### RECORDS SHOWN

________________

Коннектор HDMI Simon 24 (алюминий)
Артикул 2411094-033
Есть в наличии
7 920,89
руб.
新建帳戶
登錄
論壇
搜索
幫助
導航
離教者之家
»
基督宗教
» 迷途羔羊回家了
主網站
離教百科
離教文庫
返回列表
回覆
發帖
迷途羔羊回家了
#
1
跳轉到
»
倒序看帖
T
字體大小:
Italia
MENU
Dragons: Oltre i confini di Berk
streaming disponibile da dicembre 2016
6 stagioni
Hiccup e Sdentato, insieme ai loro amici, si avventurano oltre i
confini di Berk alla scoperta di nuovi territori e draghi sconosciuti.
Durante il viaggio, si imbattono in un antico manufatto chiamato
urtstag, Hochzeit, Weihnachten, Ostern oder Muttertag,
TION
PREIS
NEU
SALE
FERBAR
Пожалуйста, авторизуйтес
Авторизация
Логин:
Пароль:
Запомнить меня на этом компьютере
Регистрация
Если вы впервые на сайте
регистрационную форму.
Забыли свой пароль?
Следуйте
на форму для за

________________

### TRY IT
After the last line, print all the entries once again, unchanged.

### WRITTEN REPLY
Коннектор HDMI Simon 24 (алюминий)
Артикул 2411094-033
Есть в наличии
7 920,89
руб.
新建帳戶
登錄
論壇
搜索
幫助
導航
離教者之家
»
基督宗教
» 迷途羔羊回家了
主網站
離教百科
離教文庫
返回列表
回覆
發帖
迷途羔羊回家了
#
1
跳轉到
»
倒序看帖
T
字體大小:
Italia
MENU
Dragons: Oltre i confini di Berk
streaming disponibile da dicembre 2016
6 stagioni
Hiccup e Sdentato, insieme ai loro amici, si avventurano oltre i
confini di Berk alla scoperta di nuovi territori e draghi sconosciuti.
Durante il viaggio, si imbattono in un antico manufatto chiamato
urtstag, Hochzeit, Weihnachten, Ostern oder Muttertag,
TION
PREIS
NEU
SALE
FERBAR
Пожалуйста, авторизуйтес
Авторизация
Логин:
Пароль:
Запомнить меня на этом компьютере
Регистрация
Если вы впервые на сайте
регистрационную форму.
Забыли свой пароль?
Следуйте
на форму для за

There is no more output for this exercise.